──────── RECORD EXTRACTS ────────
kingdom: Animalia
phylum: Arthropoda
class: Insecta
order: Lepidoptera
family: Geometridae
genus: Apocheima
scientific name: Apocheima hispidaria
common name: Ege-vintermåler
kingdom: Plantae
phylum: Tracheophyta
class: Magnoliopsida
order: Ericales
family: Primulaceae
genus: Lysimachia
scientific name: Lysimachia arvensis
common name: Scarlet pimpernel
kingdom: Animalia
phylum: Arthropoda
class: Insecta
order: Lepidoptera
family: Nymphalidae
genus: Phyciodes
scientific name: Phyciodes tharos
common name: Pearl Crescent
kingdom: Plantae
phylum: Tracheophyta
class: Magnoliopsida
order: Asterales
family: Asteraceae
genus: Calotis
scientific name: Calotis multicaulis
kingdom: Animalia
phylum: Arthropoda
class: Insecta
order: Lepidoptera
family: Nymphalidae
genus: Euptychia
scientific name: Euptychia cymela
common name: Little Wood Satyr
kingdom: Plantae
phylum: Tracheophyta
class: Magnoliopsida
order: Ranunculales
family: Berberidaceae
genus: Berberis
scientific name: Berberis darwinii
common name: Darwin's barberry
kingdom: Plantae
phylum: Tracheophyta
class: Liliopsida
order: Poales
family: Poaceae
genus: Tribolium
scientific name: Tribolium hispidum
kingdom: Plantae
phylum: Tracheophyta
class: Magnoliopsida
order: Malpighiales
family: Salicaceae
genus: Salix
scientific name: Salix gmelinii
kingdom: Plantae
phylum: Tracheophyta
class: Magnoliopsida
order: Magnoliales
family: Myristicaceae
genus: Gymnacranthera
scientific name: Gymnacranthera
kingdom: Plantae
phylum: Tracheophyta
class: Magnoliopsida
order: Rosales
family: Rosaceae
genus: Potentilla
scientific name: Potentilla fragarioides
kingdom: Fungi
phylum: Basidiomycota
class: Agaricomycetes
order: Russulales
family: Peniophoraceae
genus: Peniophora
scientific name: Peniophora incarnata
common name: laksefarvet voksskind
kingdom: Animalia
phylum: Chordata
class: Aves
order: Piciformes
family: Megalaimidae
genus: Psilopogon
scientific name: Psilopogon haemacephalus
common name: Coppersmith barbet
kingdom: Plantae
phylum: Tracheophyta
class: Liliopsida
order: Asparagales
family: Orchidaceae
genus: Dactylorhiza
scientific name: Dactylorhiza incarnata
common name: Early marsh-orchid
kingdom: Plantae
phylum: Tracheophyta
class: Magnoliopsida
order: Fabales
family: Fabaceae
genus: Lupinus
────────
THE EXERCISE:
Rewrite everything from the line containing "family: Megalaimidae" down to the end of the records, replacing "common name" with "vernacular name" and leaving all else unchanged.

WORKED SOLUTION:
family: Megalaimidae
genus: Psilopogon
scientific name: Psilopogon haemacephalus
vernacular name: Coppersmith barbet
kingdom: Plantae
phylum: Tracheophyta
class: Liliopsida
order: Asparagales
family: Orchidaceae
genus: Dactylorhiza
scientific name: Dactylorhiza incarnata
vernacular name: Early marsh-orchid
kingdom: Plantae
phylum: Tracheophyta
class: Magnoliopsida
order: Fabales
family: Fabaceae
genus: Lupinus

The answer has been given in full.